Le démantèlement et la destruction méthodiques du Palais des Consuls de Rouen

La fin de cet article a été substantiellement modifiée le 7 juin 2018 après la réponse reçu de la DRAC. Signez notre pétition.

1. Pierre Chirol, Robert Flavigny,
François Herr et Roger Pruvost
Palais des Consuls
Rouen
Photo : Giogo (CC BY-SA 4.0)
Voir l´image dans sa page

En 1944, le Palais des Consuls de Rouen, bel édifice du XVIIIe siècle dû à l’architecte Blondel était détruit par les bombes alliées [1]. En 1952-1956, alors que la reconstruction couvrait souvent la France de bâtiments médiocres et sans intérêt architectural, le Palais des Consuls (ill. 1) resortait de terre, moderne et dû à quatre architectes, Pierre Chirol, Robert Flavigny, François Herr et Roger Pruvost, accompagnés par des artistes issus de l’Art déco.
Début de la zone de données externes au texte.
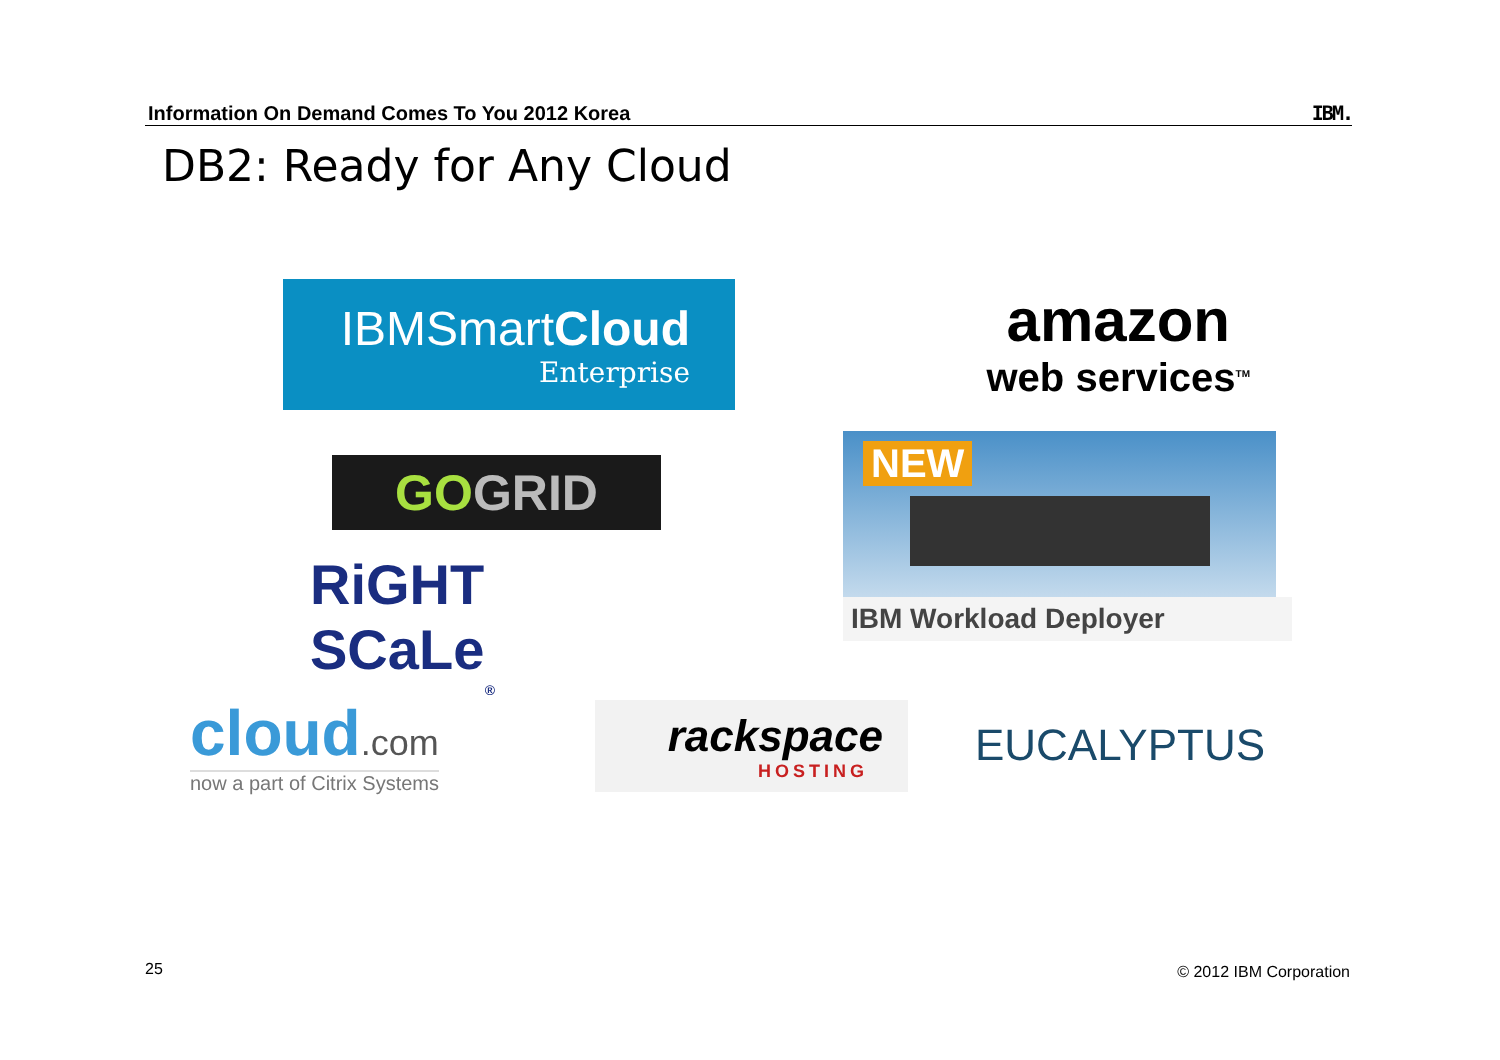Information On Demand Comes To You 2012 Korea IBM.
DB2: Ready for Any Cloud
IBMSmartCloud
Enterprise
amazon
web services<sup>TM</sup>
GOGRID
NEW
IBM Workload Deployer
RiGHT SCaLe<sup>®</sup>
cloud.com
now a part of Citrix Systems
rackspace
HOSTING
EUCALYPTUS
25 © 2012 IBM Corporation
Un escalier magnifique, des volumes splendides, des meubles et des luminaires d’André Arbus et Jean Adnet, des grilles de Raymond Subes… Tout cela n’existera bientôt plus. Et il n’aura pas fallu une guerre pour le faire disparaître, la France est tout à fait capable de détruire elle-même son patrimoine comme elle le démontre hélas régulièrement.


2. André Arbus (1903-1969)
Appliques
Laiton, bronze patiné or et verre
Rouen, Palais des Consuls
Vente du 24/6/18, Hôtel de vente des Carmes
Image extraite d’un reportage de France 3
Voir l´image dans sa page
3. Jacques Adnet (1900-1984)
Lustre monumental
Laiton, bronze et cuir
Rouen, Palais des Consuls
Vente du 24/6/18, Hôtel de vente des Carmes
Image extraite d’un reportage de France 3
Voir l´image dans sa page

Nous avions dénoncé dans un précédent article la dispersion du mobilier d’André Arbus et Jacques Adnet qui avait eu lieu en 2015, et nous avons été alerté de la vente prochaine, le 24 juin par l’hôtel de vente des Carmes, des luminaires des mêmes artistes (ill. 2 et 3), ainsi que d’autres meubles de Jacques Adnet qui n’avaient pas encore été mis à l’encan [2].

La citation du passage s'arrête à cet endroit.